C’est ainsi que je fus amené à accompagner un solide gaillard de missionnaire dans une des plus pénibles courses de ma vie pour évangéliser quelques très pauvres, et faillis périr de fatigue, de froid et de faim en ce jour et cette nuit... De retour chez le missionnaire, je m’assis harassé ; et lui qui l’était moins que moi voulut me lire un article du Correspondant qu’il trouvait pas mal (pas plus que ça) sur un sujet que je connaissais comme ma poche : le protestantisme en Allemagne.

Tandis qu’il lisait il me sembla que des écailles tombaient de dessus les yeux de mon âme, qu’une lumière intense, qu’une joie inouïe m’inondaient à flots... Je me mis à sangloter de bonheur, je crois bien que je tombai à genoux (tu devines l’étonnement de l’autre) — la foi m’était revenue comme jamais je ne l’avais eue depuis dix ans. Je ne croyais pas, je voyais et j’aimais avec l’intensité de l’amour sensible.

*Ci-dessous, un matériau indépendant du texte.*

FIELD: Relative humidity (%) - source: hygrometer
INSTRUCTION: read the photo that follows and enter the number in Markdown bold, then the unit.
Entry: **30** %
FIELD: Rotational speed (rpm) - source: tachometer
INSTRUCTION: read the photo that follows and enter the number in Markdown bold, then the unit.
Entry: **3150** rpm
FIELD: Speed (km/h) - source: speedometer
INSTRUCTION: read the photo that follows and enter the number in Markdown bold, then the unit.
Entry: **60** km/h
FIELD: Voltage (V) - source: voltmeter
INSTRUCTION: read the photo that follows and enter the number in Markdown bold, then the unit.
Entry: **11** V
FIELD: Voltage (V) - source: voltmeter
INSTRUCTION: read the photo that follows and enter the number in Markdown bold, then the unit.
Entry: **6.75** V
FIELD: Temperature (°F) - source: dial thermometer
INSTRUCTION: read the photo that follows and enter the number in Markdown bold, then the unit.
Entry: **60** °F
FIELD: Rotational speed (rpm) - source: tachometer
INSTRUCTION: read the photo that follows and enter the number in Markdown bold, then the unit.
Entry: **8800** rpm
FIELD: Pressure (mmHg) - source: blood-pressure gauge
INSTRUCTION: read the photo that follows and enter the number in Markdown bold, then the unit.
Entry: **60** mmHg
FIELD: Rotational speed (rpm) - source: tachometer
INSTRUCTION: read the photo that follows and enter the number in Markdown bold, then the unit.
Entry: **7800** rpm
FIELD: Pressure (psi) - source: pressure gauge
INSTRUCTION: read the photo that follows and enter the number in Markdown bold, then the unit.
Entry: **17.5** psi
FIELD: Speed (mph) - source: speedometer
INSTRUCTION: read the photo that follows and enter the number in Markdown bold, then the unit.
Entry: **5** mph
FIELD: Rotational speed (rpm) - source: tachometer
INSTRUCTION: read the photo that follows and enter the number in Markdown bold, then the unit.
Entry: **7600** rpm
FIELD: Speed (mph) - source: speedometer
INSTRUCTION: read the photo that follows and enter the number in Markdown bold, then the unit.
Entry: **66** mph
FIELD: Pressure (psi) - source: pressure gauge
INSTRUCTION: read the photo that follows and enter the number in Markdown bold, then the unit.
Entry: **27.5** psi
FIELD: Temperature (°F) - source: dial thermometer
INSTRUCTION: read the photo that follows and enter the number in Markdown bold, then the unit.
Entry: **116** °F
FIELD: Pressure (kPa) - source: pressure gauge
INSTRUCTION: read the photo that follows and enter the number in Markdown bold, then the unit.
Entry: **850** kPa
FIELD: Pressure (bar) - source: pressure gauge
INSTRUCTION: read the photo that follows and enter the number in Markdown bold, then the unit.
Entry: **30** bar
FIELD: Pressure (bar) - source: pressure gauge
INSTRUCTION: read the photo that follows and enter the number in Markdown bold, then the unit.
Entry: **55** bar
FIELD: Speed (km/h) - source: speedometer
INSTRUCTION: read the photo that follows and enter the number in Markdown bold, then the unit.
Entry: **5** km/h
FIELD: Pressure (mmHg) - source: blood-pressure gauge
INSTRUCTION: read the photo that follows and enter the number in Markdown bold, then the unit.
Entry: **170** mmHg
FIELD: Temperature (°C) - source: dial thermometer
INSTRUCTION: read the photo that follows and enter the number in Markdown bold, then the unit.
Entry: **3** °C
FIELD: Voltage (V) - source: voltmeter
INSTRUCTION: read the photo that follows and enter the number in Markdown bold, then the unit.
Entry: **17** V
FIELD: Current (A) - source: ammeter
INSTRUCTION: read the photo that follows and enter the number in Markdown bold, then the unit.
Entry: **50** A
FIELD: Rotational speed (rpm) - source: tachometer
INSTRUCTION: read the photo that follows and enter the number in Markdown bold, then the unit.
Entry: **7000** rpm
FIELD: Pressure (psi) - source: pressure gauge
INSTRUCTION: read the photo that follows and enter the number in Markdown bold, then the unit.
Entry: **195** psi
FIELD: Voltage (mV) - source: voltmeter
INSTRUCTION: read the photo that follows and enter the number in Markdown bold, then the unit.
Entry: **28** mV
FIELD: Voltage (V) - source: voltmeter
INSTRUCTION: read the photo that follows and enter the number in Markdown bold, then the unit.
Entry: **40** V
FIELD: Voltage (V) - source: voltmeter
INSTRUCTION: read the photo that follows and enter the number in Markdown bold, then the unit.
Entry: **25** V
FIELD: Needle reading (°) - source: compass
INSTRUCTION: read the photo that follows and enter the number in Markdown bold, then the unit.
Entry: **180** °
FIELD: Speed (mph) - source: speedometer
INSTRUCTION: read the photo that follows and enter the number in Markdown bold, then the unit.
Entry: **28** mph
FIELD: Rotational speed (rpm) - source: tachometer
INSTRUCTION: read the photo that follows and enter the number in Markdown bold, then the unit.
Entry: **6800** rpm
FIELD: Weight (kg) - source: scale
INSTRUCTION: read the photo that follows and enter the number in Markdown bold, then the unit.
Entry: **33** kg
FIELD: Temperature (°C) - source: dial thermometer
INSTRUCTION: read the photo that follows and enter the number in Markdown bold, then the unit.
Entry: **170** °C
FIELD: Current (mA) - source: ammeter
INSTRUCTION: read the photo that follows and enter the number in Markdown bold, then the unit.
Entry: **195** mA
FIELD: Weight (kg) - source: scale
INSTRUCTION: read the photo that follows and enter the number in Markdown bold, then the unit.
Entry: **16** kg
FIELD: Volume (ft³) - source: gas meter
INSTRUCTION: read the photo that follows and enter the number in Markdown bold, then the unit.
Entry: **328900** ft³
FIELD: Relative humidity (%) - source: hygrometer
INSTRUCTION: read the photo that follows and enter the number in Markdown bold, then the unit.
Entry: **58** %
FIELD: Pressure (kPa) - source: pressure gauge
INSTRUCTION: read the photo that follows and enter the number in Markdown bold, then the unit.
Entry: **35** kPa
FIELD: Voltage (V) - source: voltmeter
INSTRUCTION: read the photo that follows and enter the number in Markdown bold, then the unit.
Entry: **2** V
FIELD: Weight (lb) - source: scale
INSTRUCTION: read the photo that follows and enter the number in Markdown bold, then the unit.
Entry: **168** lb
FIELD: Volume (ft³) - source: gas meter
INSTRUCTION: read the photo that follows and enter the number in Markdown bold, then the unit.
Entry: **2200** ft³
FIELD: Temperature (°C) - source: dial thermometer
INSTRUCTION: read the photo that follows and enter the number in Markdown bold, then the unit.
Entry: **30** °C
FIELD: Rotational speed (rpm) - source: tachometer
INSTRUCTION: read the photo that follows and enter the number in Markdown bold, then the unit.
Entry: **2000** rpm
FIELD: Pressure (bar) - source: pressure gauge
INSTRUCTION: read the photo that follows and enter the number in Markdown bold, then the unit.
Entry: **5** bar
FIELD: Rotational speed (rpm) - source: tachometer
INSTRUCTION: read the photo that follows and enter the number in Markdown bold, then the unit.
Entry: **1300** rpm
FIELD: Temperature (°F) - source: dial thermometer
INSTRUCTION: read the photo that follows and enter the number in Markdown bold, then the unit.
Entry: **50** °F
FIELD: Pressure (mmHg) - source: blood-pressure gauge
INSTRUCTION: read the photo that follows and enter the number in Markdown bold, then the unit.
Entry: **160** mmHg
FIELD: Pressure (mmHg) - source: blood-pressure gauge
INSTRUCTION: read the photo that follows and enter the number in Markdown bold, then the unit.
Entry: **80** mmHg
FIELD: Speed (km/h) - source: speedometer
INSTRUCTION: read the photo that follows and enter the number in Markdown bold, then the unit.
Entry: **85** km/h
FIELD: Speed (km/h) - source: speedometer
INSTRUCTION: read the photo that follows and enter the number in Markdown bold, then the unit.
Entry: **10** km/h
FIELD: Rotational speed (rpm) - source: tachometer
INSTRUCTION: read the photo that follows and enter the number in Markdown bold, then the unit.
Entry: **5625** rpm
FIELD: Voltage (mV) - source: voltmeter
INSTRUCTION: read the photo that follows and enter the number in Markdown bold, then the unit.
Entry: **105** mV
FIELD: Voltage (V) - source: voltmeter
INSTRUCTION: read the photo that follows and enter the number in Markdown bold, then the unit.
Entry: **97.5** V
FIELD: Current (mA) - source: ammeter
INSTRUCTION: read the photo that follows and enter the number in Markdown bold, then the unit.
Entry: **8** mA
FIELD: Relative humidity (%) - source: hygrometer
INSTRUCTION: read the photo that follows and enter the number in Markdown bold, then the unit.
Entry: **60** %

Dieu m’a fait la grâce de ne plus me quitter depuis et je lui en suis reconnaissant à le crier aux montagnes. J’ai même eu une vraie lune (plusieurs) de miel où je nageais dans la joie de la vie, de l’amour, où j’aurais voulu avoir mille occasions de m’immoler à ce qui était redevenu, cent fois plus intense, l’idéal suprême.

Et voilà.

En deux mots les raisons qui m’avaient fait perdre la foi étaient, pesées sérieusement, insuffisantes... et ma raison le savait à ce moment même, et cependant j’étais dans la nuit la plus horrible qui se puisse imaginer. Les raisons qui me l’ont rendue étaient meilleures (je parle ici raison pure) mais elles n’apportaient rien de neuf à ce que je savais avant. C’est donc un autre élément qui était cause des deux phénomènes et c’est ce que nous voyons cent fois dans notre vie de missionnaire où c’est un axiome de dire que les raisonnements ne convertissent pratiquement personne.

Lis le beau livre de Newman là-dessus (Apologia pro vita sua — Le seul titre est en latin), il est dans toutes les librairies — et d’autres de cet homme si profondément homme. Il fut théoriquement convaincu de la vérité du catholicisme très longtemps avant que sa conscience lui permit d’y entrer — et c’était la sincérité en chair en en os. Pusey, son ami, sut tout ce que savait Newman, ne put y répondre et ne se convertit jamais. C’est aussi une très belle âme (...).

Alors me demanderas-tu, comment expliques-tu des cas comme le mien, comme le tien ? — Je crois que c’est le résultat d’une faute morale ou intellectuelle, ou une épreuve que Dieu envoie à ceux qu’il aime (c’est le cas pour toi, je pense bien), comme toute épreuve du reste, pour les purifier, et surtout leur faire sentir davantage la grandeur du bienfait de la foi pour l’avoir perdu un moment (...).

Un mot encore : tu me dis que depuis que tu ne crois plus (ne dis pas cela comme cela : dis que tu n’as pas le sentiment de la foi, c’est une forte nuance et elle te sera apaisante) tout te semble naturel, clair, etc... Peut-être, sur les points où portaient tes doutes. Mais combien d’autres qui étaient lumineux (et ils étaient bien importants ceux-là !) sont tombés dans l’ombre noire. Le sens de la vie, de la souffrance, de la mort. Des mots : conscience, devoir, vertu ; bref, dans tout ce qui nous distingue de la bête... Pas vrai ?

Je te bénis de ma bénédiction de prêtre... Je suis avec toi dans tes souffrances pour pouvoir me réjouir avec toi de la vie retrouvée. (...) Encore une fois c’est Dieu et sa grâce qui te rendront la paix. Car la foi est une grâce (ceci est même un article de foi). On ne croit pas en la religion révélée comme en une déduction mathématique : même psychologiquement parlant, ce sont des actes très différents. Prie donc, non seulement pas moins, mais plus que d’habitude.